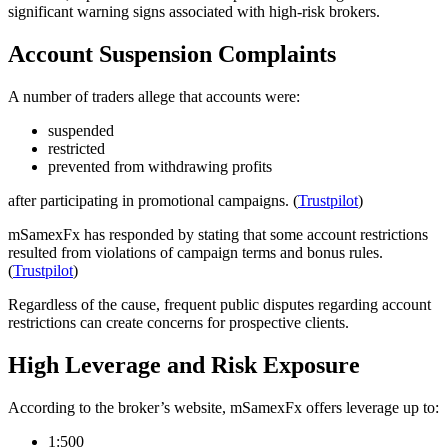
significant warning signs associated with high-risk brokers.
Account Suspension Complaints
A number of traders allege that accounts were:
suspended
restricted
prevented from withdrawing profits
after participating in promotional campaigns. (
Trustpilot
)
mSamexFx has responded by stating that some account restrictions
resulted from violations of campaign terms and bonus rules.
(
Trustpilot
)
Regardless of the cause, frequent public disputes regarding account
restrictions can create concerns for prospective clients.
High Leverage and Risk Exposure
According to the broker’s website, mSamexFx offers leverage up to:
1:500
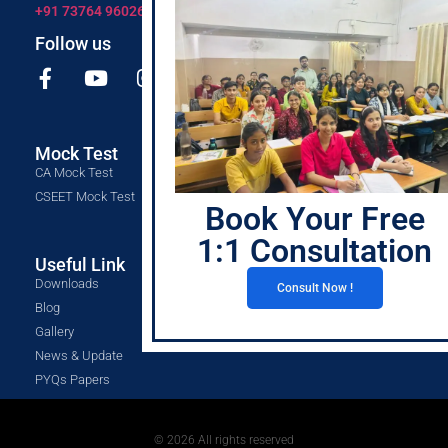
+91 73764 96026
Follow us
Mock Test
CA Mock Test
CSEET Mock Test
Book Your Free
1:1 Consultation
Useful Link
Downloads
Consult Now !
Blog
Gallery
News & Update
PYQs Papers
© 2026 All rights reserved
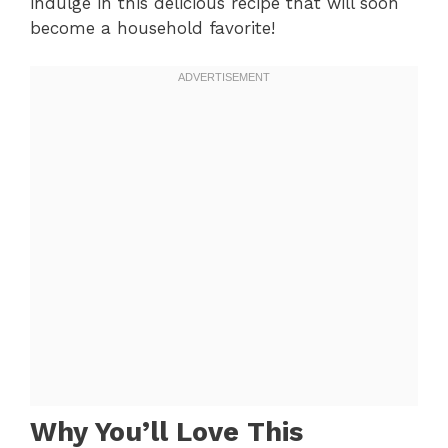
indulge in this delicious recipe that will soon
become a household favorite!
Why You’ll Love This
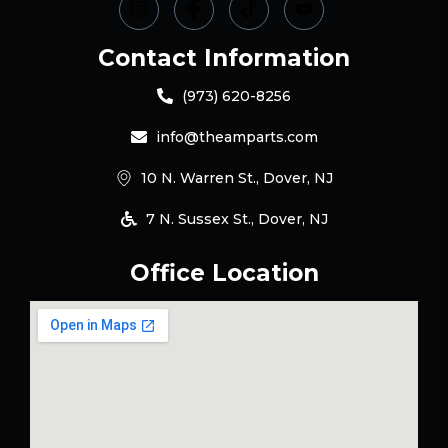
Contact Information
(973) 620-8256
info@theamparts.com
10 N. Warren St., Dover, NJ
7 N. Sussex St., Dover, NJ
Office Location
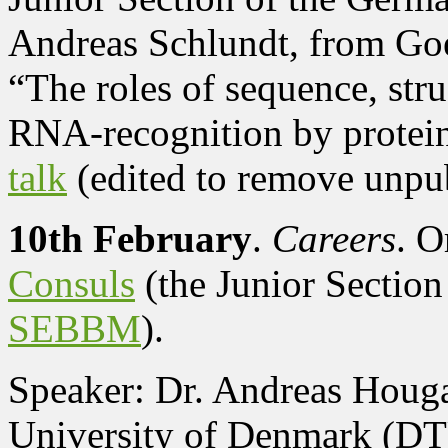
Andreas Schlundt, from Goe
“The roles of sequence, str
RNA-recognition by protei
talk
(edited to remove unpub
10th February
.
Careers
. O
Consuls
(the Junior Section
SEBBM
).
Speaker: Dr. Andreas Houga
University of Denmark (D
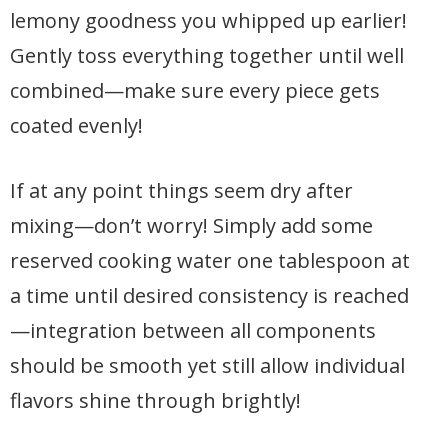
lemony goodness you whipped up earlier!
Gently toss everything together until well
combined—make sure every piece gets
coated evenly!
If at any point things seem dry after
mixing—don’t worry! Simply add some
reserved cooking water one tablespoon at
a time until desired consistency is reached
—integration between all components
should be smooth yet still allow individual
flavors shine through brightly!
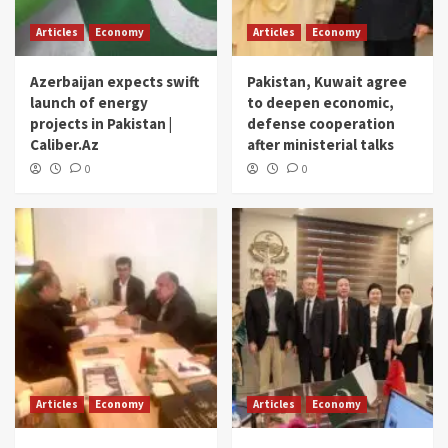
Articles
Economy
Articles
Economy
Azerbaijan expects swift
Pakistan, Kuwait agree
launch of energy
to deepen economic,
projects in Pakistan |
defense cooperation
Caliber.Az
after ministerial talks
0
0
Articles
Economy
Articles
Economy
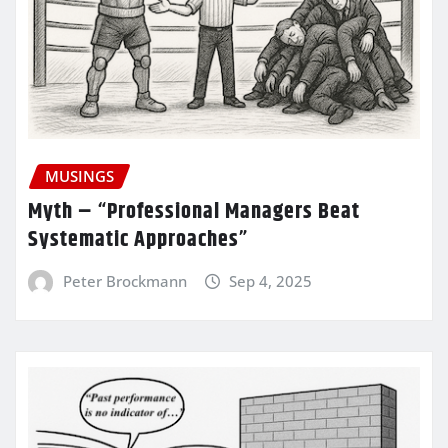
MUSINGS
Myth – “Professional Managers Beat
Systematic Approaches”
Peter Brockmann
Sep 4, 2025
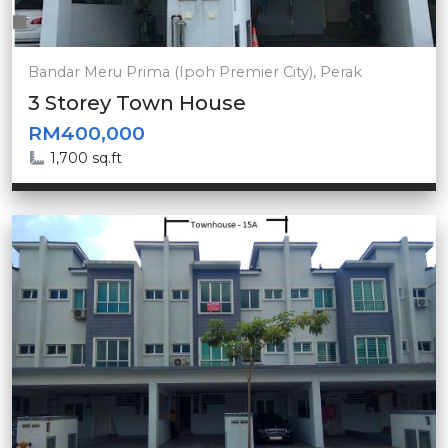
Bandar Meru Prima (Ipoh Premier City), Perak
3 Storey Town House
RM400,000
1,700 sq.ft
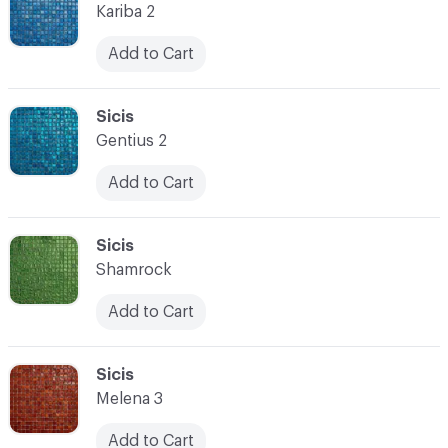
Kariba 2
Add to Cart
C-000080
Sicis
Gentius 2
Add to Cart
C-000081
Sicis
Shamrock
Add to Cart
C-000082
Sicis
Melena 3
Add to Cart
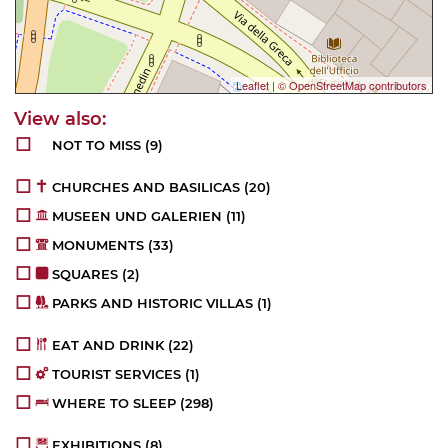
Leaflet
|
© OpenStreetMap contributors
NOT TO MISS
(9)
CHURCHES AND BASILICAS
(20)
MUSEEN UND GALERIEN
(11)
MONUMENTS
(33)
SQUARES
(2)
PARKS AND HISTORIC VILLAS
(1)
EAT AND DRINK
(22)
TOURIST SERVICES
(1)
WHERE TO SLEEP
(298)
EXHIBITIONS
(8)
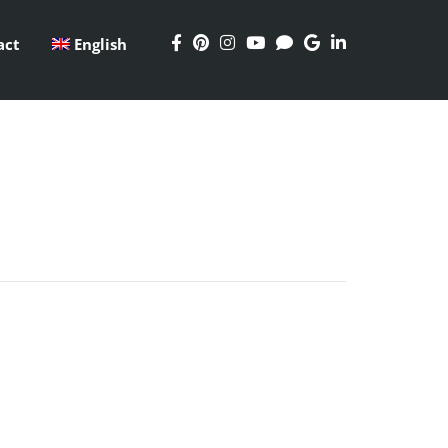
act
English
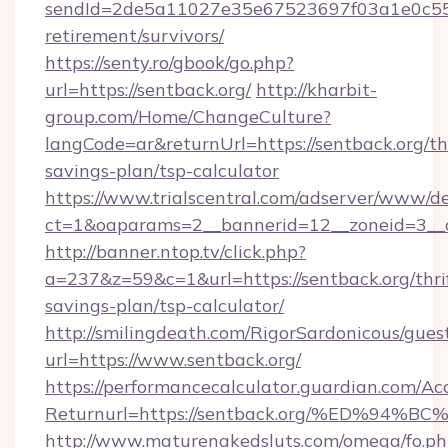
sendId=2de5a11027e35e67523697f03a1e0c55__&
retirement/survivors/
https://senty.ro/gbook/go.php?
url=https://sentback.org/
http://kharbit-
group.com/Home/ChangeCulture?
langCode=ar&returnUrl=https://sentback.org/thr
savings-plan/tsp-calculator
https://www.trialscentral.com/adserver/www/de
ct=1&oaparams=2__bannerid=12__zoneid=3__cb
http://banner.ntop.tv/click.php?
a=237&z=59&c=1&url=https://sentback.org/thri
savings-plan/tsp-calculator/
http://smilingdeath.com/RigorSardonicous/gues
url=https://www.sentback.org/
https://performancecalculator.guardian.com/Ac
Returnurl=https://sentback.org/%ED%
http://www.maturenakedsluts.com/omega/fo.ph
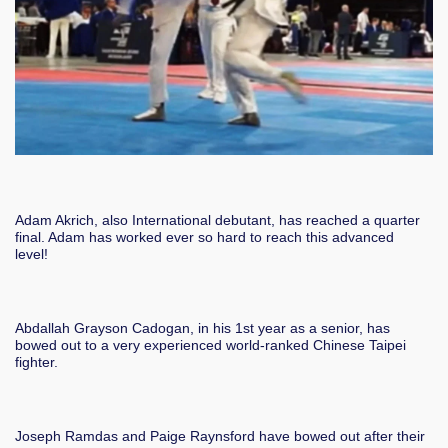
Adam Akrich, also International debutant, has reached a quarter
final. Adam has worked ever so hard to reach this advanced
level!
Abdallah Grayson Cadogan, in his 1st year as a senior, has
bowed out to a very experienced world-ranked Chinese Taipei
fighter.
Joseph Ramdas and Paige Raynsford have bowed out after their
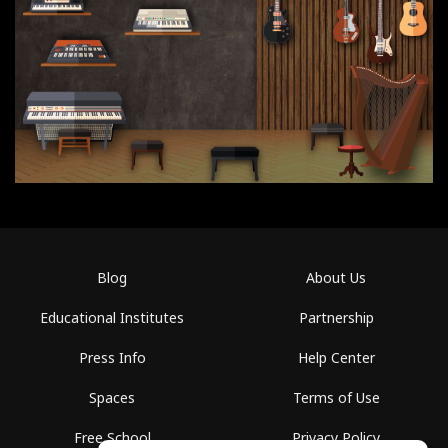
Blog
About Us
Educational Institutes
Partnership
Press Info
Help Center
Spaces
Terms of Use
Free School
Privacy Policy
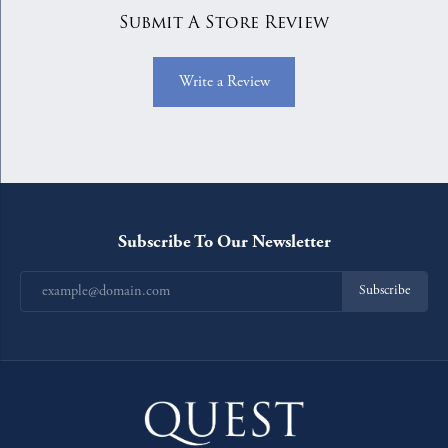
Submit A Store Review
Write a Review
Subscribe To Our Newsletter
Subscribe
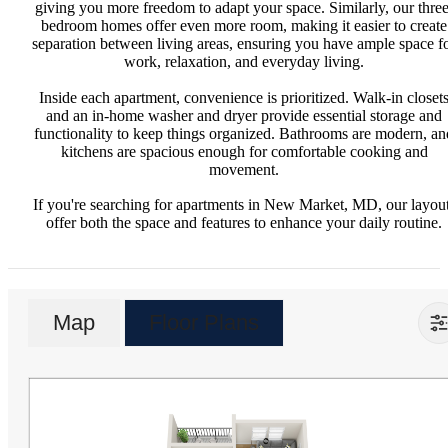
giving you more freedom to adapt your space. Similarly, our three
bedroom homes offer even more room, making it easier to create
separation between living areas, ensuring you have ample space f
work, relaxation, and everyday living.
Inside each apartment, convenience is prioritized. Walk-in closet
and an in-home washer and dryer provide essential storage and
functionality to keep things organized. Bathrooms are modern, an
kitchens are spacious enough for comfortable cooking and
movement.
If you're searching for apartments in New Market, MD, our layou
offer both the space and features to enhance your daily routine.
Map
Floor Plans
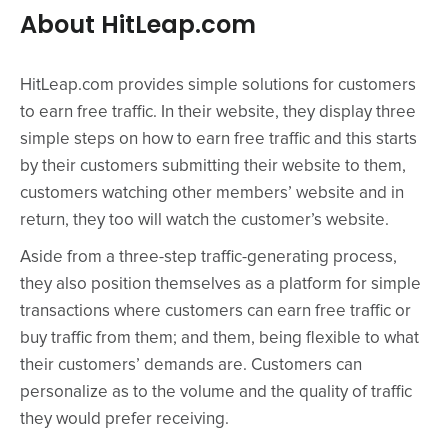
About HitLeap.com
HitLeap.com provides simple solutions for customers
to earn free traffic. In their website, they display three
simple steps on how to earn free traffic and this starts
by their customers submitting their website to them,
customers watching other members’ website and in
return, they too will watch the customer’s website.
Aside from a three-step traffic-generating process,
they also position themselves as a platform for simple
transactions where customers can earn free traffic or
buy traffic from them; and them, being flexible to what
their customers’ demands are. Customers can
personalize as to the volume and the quality of traffic
they would prefer receiving.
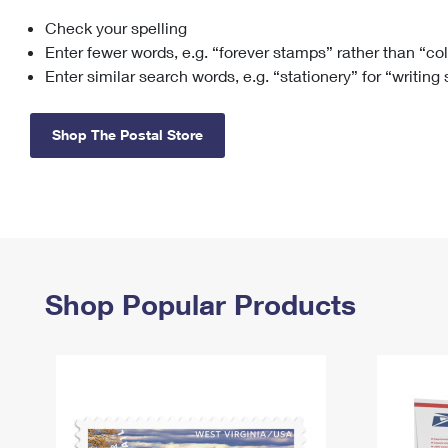
Check your spelling
Change My
Rent/
Address
PO
Enter fewer words, e.g. “forever stamps” rather than “co
Enter similar search words, e.g. “stationery” for “writing
Shop The Postal Store
Shop Popular Products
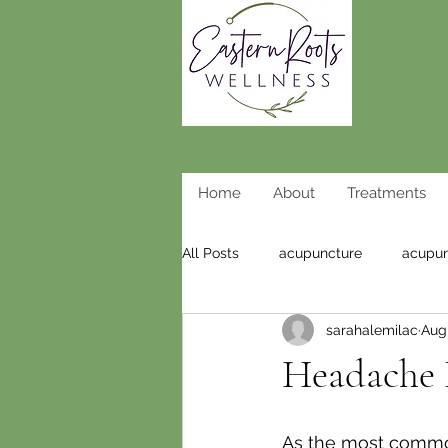
Home
About
Treatments
All Posts
acupuncture
acupun
sarahalemilac
Aug 
weight loss acupuncture
wei
Headache R
As the most common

* **TASK GOAL**:
Report the number of lines in the listing above that include the word "their", and nothing else.

* **WRITTEN ANSWER**:
4